Bu niteliklerine karşın kentlerimiz, 1950 sonrası "göçe dayalı plansız kentleşme" sonucu büyük ölçüde zarar görmüş, 1980 sonrası izlenen politikalarla hızlanmıştır. 2002’den itibaren AKP hükümetleri sonrası ise sistemli yıkım, yok etme, büyük çaplı rant operasyonlarına mimarlığı ve kenti kurban etme süreci adım adım uygulanmaya başlanmıştır. 5366 sayılı Yenileme Yasası ile tarihî mahalleler yıkılırken, "dönüşüm alanları" adı altında kentin olanakları yüksek yoğunluklu yapılaşmalarla ortadan kaldırılmaktadır.
Ülkemiz kentleri plansızlıkla bütünleşen bir tasarımsızlık sorunu sonucunda birbirinin aynı yapı yığınları ile dolarken, kentlerin yeni simgeleri olarak "tüketim tapınakları" olarak nitelenebilecek alışveriş merkezleri (AVM) ve gökdelenler sunulmaktadır.
Bu süreçte kentler giderek kimliksizleşmekte, yapıldığı yerin doğası, çevresi ve kültürü ile ilişkisiz yapılarla denetimsiz bir büyümeye doğru gidilmektedir.
Kentlerin algılanmasında, doğal yapısının yanı sıra sahip olduğu yapıların mimarileri en belirleyici öğelerdendir. Kentin doğal ve kültürel çevresiyle uyumlu, nitelikli tasarımlarla gerçekleşecek mimari düzeyi yeterli yapılarla geliştirilmesi uygar kentleşmenin belgeleri olacaktır.
Yerel yönetimlere rehber niteliğinde olan Avrupa Kentsel Şartı'nda, "Kentlerimiz ve kasabalarımız uygarlığın kavşaklarıdır" denilerek önemli vurgular yapılmaktadır.
Aynı belgede şu değerlendirme ve önermeler yer almaktadır: "Kentlerimiz ve kasabalarımız kültür açısından da mimarileri açısından da farklı ve farklılaşmış yerleşimlerdir ve bu farklılıklarını ve özgünlüklerini koruyarak böyle de kalmaları gerekir.

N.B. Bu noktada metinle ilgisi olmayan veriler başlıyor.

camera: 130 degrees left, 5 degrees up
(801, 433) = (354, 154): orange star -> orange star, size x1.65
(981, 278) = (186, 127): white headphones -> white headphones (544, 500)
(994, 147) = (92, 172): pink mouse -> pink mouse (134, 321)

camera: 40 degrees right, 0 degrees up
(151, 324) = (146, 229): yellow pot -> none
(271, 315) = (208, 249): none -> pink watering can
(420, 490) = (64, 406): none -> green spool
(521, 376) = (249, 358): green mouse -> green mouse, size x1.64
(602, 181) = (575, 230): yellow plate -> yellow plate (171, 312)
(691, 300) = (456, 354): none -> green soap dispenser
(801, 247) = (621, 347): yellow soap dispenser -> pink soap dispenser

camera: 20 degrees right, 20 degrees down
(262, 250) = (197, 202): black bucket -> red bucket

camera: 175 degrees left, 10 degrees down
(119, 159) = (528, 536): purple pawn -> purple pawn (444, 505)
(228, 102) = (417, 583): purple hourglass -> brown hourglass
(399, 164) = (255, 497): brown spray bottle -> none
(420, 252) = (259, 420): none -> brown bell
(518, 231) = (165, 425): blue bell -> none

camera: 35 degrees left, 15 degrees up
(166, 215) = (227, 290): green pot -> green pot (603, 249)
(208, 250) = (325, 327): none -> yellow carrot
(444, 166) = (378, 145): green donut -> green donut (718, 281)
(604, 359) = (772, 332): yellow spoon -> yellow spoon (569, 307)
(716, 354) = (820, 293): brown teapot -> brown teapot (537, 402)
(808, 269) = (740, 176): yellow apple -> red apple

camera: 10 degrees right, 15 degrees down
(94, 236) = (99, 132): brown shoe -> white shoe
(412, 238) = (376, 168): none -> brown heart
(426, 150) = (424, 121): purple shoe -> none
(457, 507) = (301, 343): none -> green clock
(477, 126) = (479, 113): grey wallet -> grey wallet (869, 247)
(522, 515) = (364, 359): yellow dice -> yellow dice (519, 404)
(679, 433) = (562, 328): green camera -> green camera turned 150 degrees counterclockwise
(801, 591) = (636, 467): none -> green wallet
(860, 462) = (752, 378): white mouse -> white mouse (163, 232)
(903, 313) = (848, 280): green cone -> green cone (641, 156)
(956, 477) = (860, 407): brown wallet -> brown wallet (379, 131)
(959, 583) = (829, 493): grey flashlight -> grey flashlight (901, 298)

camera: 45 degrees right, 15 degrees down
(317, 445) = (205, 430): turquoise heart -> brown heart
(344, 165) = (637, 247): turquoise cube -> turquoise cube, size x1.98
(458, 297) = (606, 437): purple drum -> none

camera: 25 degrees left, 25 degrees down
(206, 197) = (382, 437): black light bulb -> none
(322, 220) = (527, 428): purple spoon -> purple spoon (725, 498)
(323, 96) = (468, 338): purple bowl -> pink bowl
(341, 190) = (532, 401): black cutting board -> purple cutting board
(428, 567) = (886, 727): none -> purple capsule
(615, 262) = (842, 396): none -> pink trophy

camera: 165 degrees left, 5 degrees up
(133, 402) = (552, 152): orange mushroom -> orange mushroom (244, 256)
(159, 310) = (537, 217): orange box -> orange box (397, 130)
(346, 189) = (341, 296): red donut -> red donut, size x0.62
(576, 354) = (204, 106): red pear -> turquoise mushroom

Bir yandan yapıların ve hizmetlerin standartlaştırılmasını, öte yandan tekdüze, sıkıcı izlerini her yerde bırakan küresel bir pazarın kurallarını tanıyan küreselleşmiş bir kentsel gelişme modelinin yarattığı zevksizlik örneği yapıların getirdiği risklerin farkındayız. Kentlerimizi ve kasabalarımızı bilgi, kültür ve sanat yuvaları haline getirmek amacımızda, kentlerin mimari güzelliklerini dikkate almadığımız takdirde saygınlıktan yoksun kalacağımızın farkındayız. Bu bağlamda, kentsel peyzajlarımızın son elli yılda çok kez üst düzeyde bir mimari kalite endişesi duyulmadan geliştiğinin farkındayız. Kent çevresindeki peyzajların pek çoğunu ihmal ettik ve kentlerimizin ve kasabalarımızın eteklerini ruhsuz ve yaratıcılıktan uzak bir ticari kentsel planlamaya terk ettik. Bu nedenle, mekânsal gelişmemizde mimarlık boyutunu daha fazla dikkate almak ve karar vericilerde ve kentlerde canlı bir mimari kültürün gelişmesini teşvik etmek istiyoruz. Kentlerimizle, kasabalarımızla ve onların kültürü ile olduğu kadar mimarileri ile de gurur duymak arzusundayız".
Avrupa Kentsel Şartı'nın bu önermelerinde de vurguladığı gibi, kentlerde mimari kültürün gelişmesi için kamu kurum ve kuruluşları ile yerel yönetimler, karar verici aktörler, topluma öncülük etmekle görevli ve sorumludurlar. Öncelikle kamu yapılarının projelerinin mimarlık yarışmaları ile elde edilmesi, kentsel odak alanlarında kentsel tasarım yarışmaları ile mekânsal düzenlemeler yapılması, kentin nitelikli mimarlıklarla ve tasarımlarla gelişmesinin sağlanmasında önemli araçlar olacaktır.
Bilinen bir başka gerçek ise, Avrupa Kentsel Şartı'na ve kentleşme ile ilgili pek çok uluslararası sözleşmeye rağmen, çokuluslu şirketler kentsel değerleri yok eden kimi yatırımları sınırsızca gerçekleştirmeye devam etmektedirler. Avrupa Birliği (AB) ise, kentleşme ile ilgili bu dramatik gelişmelere karşın, bu konuları Birlik sürecinde gündeme bir türlü taşımamaktadır.
Bu koşullarda AKP hükümeti, kentlerimizin kimlik değerlerini yok eden "rant projelerini" uygulamak için kamu varlıklarını pazarlamakta, küresel şirketler bunun için özendirilmekte ve sınırsız imar haklarının verileceği taahhüt edilmektedir.
Son yıllarda kentlerimizin kimlik değer kayıplarında olağanüstü artışlar yaşanmaktadır. Hemen hemen her kentte bulunan şehir stadları, kent meydanları, tarihî limanlar, endüstri mirası, kültür yapıları, Cumhuriyet döneminin özgün yapıları, Roma ve Bizans dönemi kalıtları, Osmanlı mahalle ve eserleri okullar, doğal ve peyzaj değerleri gibi kentin kimlik değerlerini oluşturan kaynaklar, sistemli bir "rant" saldırısı altında yok edilmektedirler.
Ayrıca, kimliksizliğin yeni belgeleri olarak Osmanlı’nın taklidi, Batıdan kopya bir takım yapılar, İngilizce adla pazarlanan modern gettolar ve bu süreçte başrolde olan TOKİ "mimari kimliksizliğini" sayabiliriz.